Explaining some of the difficulties that arose during the making of the documentary, Peter Tatchell added:
“Most of our interviewees are Catholics; some are supportive of the Pope, others critical.
“Our aim was to include all viewpoints, so we made great efforts to seek the participation of leading Catholic figures.
“When we went to Rome, we requested an interview with Pope Benedict or a senior Cardinal. We were told that such an interview was not possible.
“Alexander DesForges of the Catholic Communications Network in the UK was approached to facilitate an interview with Archbishop Vincent Nichols. Our request was turned down.
“This is very disappointing. We wanted to give the Catholic leadership in the Vatican and in the UK an opportunity to present their perspective. Sadly, they declined our offer
“Although the Catholic Communications Network did put up a spokesperson at the last minute – Fiona O’Reilly, from the pressure group, Catholic Voices – this is not the same as having Catholic leaders defend the Pope and his teachings.
“It strikes me as a sign of weakness that neither the Vatican nor the Catholic Church in Britain was willing to be interviewed in defence of the Pope.
“When church leaders see the programme I suspect they will be surprised by its tone and content. They will probably regret not taking part.
“This is a very thoughtful documentary. Many of the voices we feature are Catholic ones,” said Mr Tatchell.
When announcing the documentary in June, Channel Four said:
“Human Rights campaigner Peter Tatchell, a long-term critic of the Papacy, will challenge Pope Benedict XVI’s beliefs and positions on a range of issues – including condoms, homosexuality and fertility treatment – and examine the impact his policies have had on both the developing and Western world. The programme will give voice to a range of views on the Pope – featuring interviews with both critics and supporters.”
Ralph Lee, Head of Specialist Factual programming at Channel Four, said: “The Papal visit in September provides an ideal opportunity to examine the impact of Benedict XVI after five years in office.
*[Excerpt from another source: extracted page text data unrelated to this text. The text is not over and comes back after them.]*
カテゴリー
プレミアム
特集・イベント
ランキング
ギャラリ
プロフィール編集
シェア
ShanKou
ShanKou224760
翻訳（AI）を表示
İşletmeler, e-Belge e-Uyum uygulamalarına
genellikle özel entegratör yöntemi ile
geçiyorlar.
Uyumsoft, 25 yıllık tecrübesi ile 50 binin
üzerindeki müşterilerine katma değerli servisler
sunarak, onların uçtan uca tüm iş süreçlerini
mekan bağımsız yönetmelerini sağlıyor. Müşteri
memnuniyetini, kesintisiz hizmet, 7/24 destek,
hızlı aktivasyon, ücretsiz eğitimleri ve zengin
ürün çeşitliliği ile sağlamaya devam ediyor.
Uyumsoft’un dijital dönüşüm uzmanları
In keeping with Channel 4’s remit to provide a platform for diverse and alternative perspectives, equality campaigner Peter Tatchell will assess the effect of the current Pope’s teachings throughout the world and the conflict between some of his values and those held by modern Britain.”
The programme, due to air in a prime-time slot in the autumn, is being made by Juniper TV. Samir Shah is the executive producer and the director is Chris Boulding.
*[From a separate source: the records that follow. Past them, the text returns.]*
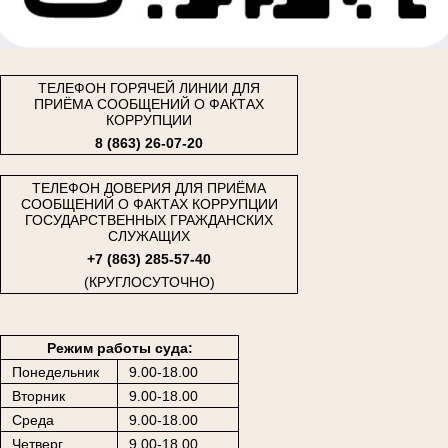
ТЕЛЕФОН ГОРЯЧЕЙ ЛИНИИ ДЛЯ
ПРИЁМА СООБЩЕНИЙ О ФАКТАХ
КОРРУПЦИИ
8 (863) 26-07-20
ТЕЛЕФОН ДОВЕРИЯ ДЛЯ ПРИЁМА
СООБЩЕНИЙ О ФАКТАХ КОРРУПЦИИ
ГОСУДАРСТВЕННЫХ ГРАЖДАНСКИХ
СЛУЖАЩИХ
+7 (863) 285-57-40
(КРУГЛОСУТОЧНО)
Режим работы суда:
Понедельник
9.00-18.00
Вторник
9.00-18.00
Среда
9.00-18.00
Четверг
9.00-18.00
The film’s production company, Juniper TV, said:
“Juniper TV is making an hour long documentary for Channel 4 on Pope Benedict XVI to coincide with his State visit to Britain in September. The programme will be presented by Peter Tatchell and be an exploration of the Pope’s life – exploring his ideas, values and thoughts. It will provide a thoughtful perspective on the Papacy’s present condition, and make a serious assessment of the impact of Pope Benedict’s views and policies on Catholics and non-Catholics around the world. To ensure this, we currently plan to film in the UK, Europe and South East Asia.”